*** MATERIAL PROVIDED Section Begins ***
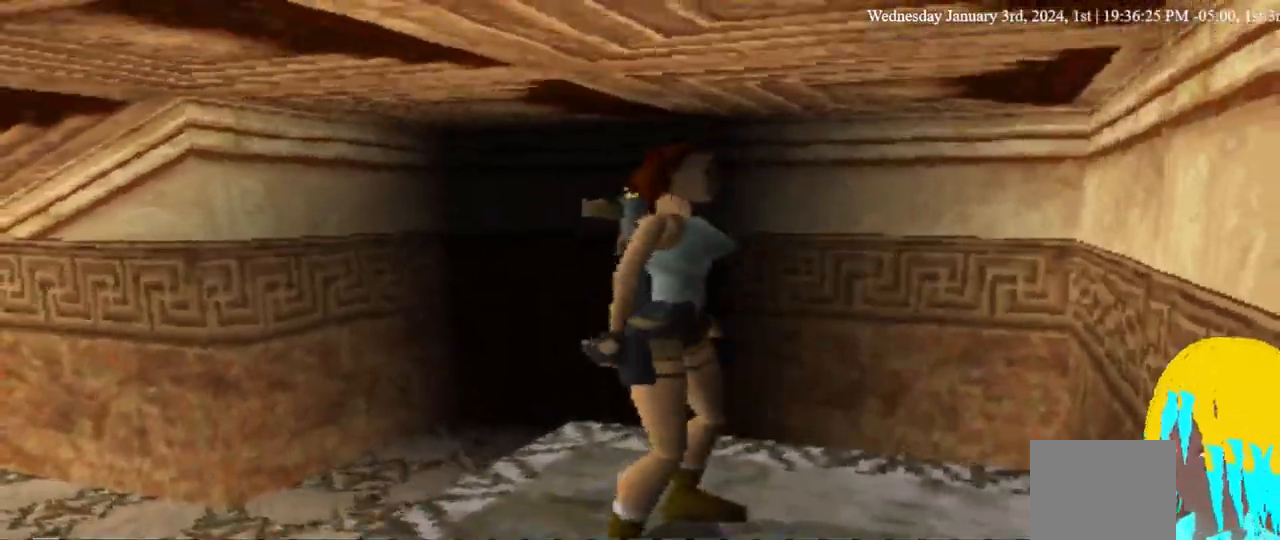
Gameplay with a controller (PlayStation layout); each line is a JSON object with the inputs held at the frame after it. "events" lists button and stick changes between this image and that frame as [ms after this image, input, new state], when the widget could be followed in between. Not read: R1.
{"buttons": ["DPAD_LEFT"], "left_stick": "center", "right_stick": "center", "events": []}
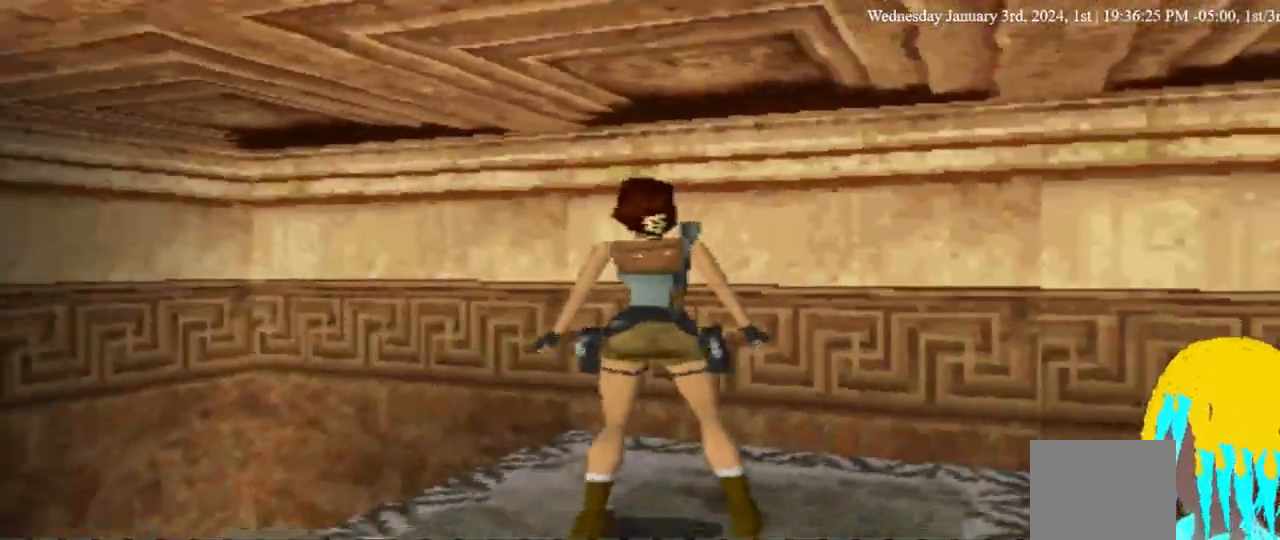
{"buttons": ["DPAD_LEFT"], "left_stick": "center", "right_stick": "center", "events": []}
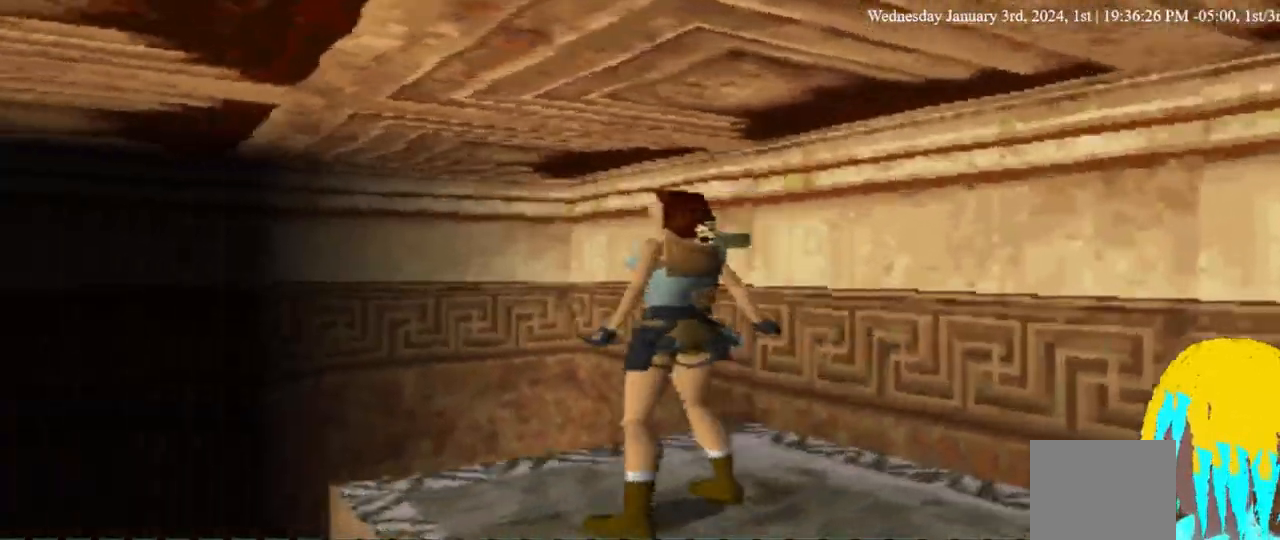
{"buttons": ["DPAD_UP"], "left_stick": "center", "right_stick": "center", "events": [[100, "DPAD_UP", "down"], [233, "DPAD_LEFT", "up"]]}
*** MATERIAL PROVIDED Section Ends ***
__WHAT YOU HAVE TO DO__:
All the lines above should be reproduced exactly, and none of the pictures.

__SOLUTION TO THE PROBLEM__:
Gameplay with a controller (PlayStation layout); each line is a JSON object with the inputs held at the frame after it. "events" lists button and stick changes between this image and that frame as [ms after this image, input, new state], when the widget could be followed in between. Not read: R1.
{"buttons": ["DPAD_LEFT"], "left_stick": "center", "right_stick": "center", "events": []}
{"buttons": ["DPAD_LEFT"], "left_stick": "center", "right_stick": "center", "events": []}
{"buttons": ["DPAD_UP"], "left_stick": "center", "right_stick": "center", "events": [[100, "DPAD_UP", "down"], [233, "DPAD_LEFT", "up"]]}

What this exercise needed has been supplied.